For every given pair of values, k for tie-breaking prejudices and x for contrarians, the dynamics in p is driven by either a tipping point and two associated attractors or by a single attractor. A novel alternating polarization was also revealed at high proportions of contrarians.

• Tipping point: In the first case, opinion A (B) needs to gather a proportion of initial support larger than the tipping point to ensure a democratic victory over time, with ongoing discussions among the agents. However, the results showed that this regime arises only for extreme proportions of contrarians, either very low or very high values. For $r=2$, one percent of contrarians suppresses the tipping-point regime.
• Alternating polarization: A novel alternating-tipping-point regime was obtained at very high proportions of contrarians (92 percent or more) combined with very low and very high values of tie-breaking prejudices k. This regime is thus very extreme. For $r=4$, the tipping regime holds only for $x<0.055$ and $x>0.802$ at $k=0,1$, as seen from Table 1.
• Single attractor: In the second case, which turned out to be the most common, the outcome of the dynamics is predetermined from the start, with a single attractor driving the dynamics of opinion. It is independent of the initial support $p_0$. Opinion A (B) cannot change the outcome, either victory or defeat depending on the current location of the single attractor with respect to $50\%$.

In summary, the results thus indicated that the expected democratic character of a free public debate is rarely satisfied. Indeed, most of the subspace $(k,x)$ of the three-dimensional space $(p_0,k,x)$ is governed by a single-attractor regime. Therefore, any initial support of opinions A and B ends up as the unique attractor, which is either above or below fifty percent for opinion A (B). The final outcome of a democratic public debate is thus predetermined independently of which opinion started as the majority in the related community.

On this basis, the only potential option for the supporters of the predetermined defeated opinion, would be trying to modify the actual values of $(k,x)$ to reach a location, which is beneficial to that opinion in place of the other. Nevertheless, the challenge to identify and set the means to implement changes in k or x is out of the scope of the present paper.

A Word of Caution

Last but not least, a word of caution is in order here: in case groundbreaking methods to actually change k or and x are pioneered, I am aware of the risk that my work could become an effective tool to manipulate opinion dynamics. However, the current situation, provided my model is sound, is shown to be embedded with invisible mechanisms, which are likely to “naturally” twist the democratic balance of a public debate in most cases. This highlights a kind of unconscious self-manipulation which skews the initial majority’s will. People can thus be taken to opposite wishes, leading to possible social and political disasters.

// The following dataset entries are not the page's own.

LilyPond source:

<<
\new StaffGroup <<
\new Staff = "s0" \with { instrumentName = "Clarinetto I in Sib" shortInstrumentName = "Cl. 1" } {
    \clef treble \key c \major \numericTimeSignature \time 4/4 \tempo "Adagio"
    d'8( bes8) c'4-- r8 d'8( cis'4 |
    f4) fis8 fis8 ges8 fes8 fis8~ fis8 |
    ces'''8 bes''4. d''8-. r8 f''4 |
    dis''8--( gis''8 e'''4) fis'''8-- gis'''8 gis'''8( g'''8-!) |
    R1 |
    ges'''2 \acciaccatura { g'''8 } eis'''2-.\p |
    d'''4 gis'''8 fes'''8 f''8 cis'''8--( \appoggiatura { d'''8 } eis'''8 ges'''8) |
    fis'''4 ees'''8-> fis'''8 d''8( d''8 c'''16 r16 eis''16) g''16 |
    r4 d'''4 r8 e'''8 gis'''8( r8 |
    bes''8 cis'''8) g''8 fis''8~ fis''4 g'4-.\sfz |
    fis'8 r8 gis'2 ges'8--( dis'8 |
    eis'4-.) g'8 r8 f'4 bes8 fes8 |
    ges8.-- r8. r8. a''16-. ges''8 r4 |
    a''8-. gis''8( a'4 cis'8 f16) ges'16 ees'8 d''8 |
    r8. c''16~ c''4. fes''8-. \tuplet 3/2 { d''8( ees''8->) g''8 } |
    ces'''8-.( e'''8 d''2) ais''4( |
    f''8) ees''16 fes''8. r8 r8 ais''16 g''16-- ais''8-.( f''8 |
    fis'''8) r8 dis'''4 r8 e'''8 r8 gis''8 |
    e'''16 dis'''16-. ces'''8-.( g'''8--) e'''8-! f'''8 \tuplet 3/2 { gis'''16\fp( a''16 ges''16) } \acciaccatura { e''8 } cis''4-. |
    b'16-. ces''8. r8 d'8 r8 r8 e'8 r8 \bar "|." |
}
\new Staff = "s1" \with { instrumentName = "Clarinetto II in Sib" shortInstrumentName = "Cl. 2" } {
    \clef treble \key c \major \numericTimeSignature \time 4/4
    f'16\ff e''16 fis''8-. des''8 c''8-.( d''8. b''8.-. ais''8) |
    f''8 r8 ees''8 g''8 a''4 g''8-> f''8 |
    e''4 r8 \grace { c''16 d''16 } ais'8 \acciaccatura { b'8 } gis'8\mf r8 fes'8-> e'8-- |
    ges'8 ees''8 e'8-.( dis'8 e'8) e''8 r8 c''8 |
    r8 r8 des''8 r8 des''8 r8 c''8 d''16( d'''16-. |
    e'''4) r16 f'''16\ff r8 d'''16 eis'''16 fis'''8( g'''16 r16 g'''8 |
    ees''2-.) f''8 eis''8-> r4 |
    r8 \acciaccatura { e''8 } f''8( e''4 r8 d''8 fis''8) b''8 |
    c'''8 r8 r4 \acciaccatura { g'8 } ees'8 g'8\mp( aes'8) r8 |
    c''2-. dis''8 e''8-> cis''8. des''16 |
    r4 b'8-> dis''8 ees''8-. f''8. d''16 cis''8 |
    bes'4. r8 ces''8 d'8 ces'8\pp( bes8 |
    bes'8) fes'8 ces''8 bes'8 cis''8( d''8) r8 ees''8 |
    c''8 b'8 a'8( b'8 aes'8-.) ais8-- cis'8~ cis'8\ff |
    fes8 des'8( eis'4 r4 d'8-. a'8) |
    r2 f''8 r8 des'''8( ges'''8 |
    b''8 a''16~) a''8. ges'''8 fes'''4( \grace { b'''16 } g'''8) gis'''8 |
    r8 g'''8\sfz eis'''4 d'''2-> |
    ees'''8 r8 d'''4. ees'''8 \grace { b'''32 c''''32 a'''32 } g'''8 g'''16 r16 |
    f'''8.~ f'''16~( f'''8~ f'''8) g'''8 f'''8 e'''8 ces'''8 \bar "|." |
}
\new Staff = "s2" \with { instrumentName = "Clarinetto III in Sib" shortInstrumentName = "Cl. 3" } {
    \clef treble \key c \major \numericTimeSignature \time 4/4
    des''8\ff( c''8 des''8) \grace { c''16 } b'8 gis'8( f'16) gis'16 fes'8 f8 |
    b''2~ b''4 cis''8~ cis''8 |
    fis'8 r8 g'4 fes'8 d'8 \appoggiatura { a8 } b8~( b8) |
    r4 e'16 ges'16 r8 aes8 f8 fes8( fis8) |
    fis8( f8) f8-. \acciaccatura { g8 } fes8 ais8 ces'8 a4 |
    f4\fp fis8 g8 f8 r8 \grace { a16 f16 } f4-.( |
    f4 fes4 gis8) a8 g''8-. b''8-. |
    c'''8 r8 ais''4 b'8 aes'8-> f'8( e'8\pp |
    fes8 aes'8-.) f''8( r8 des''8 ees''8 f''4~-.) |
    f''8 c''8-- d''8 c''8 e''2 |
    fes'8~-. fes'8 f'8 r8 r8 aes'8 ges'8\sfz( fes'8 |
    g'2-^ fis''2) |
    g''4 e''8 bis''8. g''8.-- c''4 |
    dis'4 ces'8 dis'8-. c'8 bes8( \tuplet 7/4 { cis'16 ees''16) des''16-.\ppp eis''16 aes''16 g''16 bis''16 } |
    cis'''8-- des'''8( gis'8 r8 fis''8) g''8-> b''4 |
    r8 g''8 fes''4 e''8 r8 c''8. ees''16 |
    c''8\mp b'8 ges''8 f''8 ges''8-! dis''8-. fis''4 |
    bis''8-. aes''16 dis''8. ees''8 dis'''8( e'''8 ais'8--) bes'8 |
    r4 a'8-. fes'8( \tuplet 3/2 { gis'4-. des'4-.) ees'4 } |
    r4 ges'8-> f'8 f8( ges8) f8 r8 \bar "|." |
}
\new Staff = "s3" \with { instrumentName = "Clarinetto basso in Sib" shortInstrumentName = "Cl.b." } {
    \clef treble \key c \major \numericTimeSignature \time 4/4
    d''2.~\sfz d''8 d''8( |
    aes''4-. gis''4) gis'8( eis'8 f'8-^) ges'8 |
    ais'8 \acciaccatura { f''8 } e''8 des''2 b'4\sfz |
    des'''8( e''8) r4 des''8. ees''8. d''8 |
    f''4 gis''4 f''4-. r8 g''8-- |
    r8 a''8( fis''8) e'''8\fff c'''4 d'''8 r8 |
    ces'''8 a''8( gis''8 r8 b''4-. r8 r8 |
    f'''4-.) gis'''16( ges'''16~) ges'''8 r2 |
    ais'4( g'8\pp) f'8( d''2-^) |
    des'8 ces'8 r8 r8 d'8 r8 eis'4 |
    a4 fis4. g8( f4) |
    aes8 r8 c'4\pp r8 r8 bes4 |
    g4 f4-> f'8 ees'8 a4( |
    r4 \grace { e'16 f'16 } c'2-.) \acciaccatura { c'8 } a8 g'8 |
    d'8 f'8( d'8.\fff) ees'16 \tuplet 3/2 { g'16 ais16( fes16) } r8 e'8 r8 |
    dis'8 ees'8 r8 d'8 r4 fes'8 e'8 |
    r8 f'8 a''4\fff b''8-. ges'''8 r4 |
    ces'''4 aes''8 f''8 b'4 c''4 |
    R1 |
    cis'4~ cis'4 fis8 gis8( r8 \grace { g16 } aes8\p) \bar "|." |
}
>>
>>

Striking and outstanding illustrations of such self-reversals of initial majorities have been both the case of the rejection of the French referendum to the proposal of a European constitution and Trump’s victory in the 2016 US presidential election. It is worth stressing that these two unexpected events were predicted successfully using the Galam Majority Model (GMM) [100,101].

I am convinced that only the discovery of the laws governing human behavior, in particular the dynamics of public opinion, can extract people, as a community, from being driven by their current ignorance and wrong beliefs into making inappropriate choices. In addition, once validated, a hard science implies both predicting and acting upon related phenomena. We are on a promising track with still a long way to go.

At this stage, my ethical responsibility as a scientist is to ensure that my results are freely accessible to everyone. The responsibility of the consequences of their use then lies among the future users, policy makers, and others.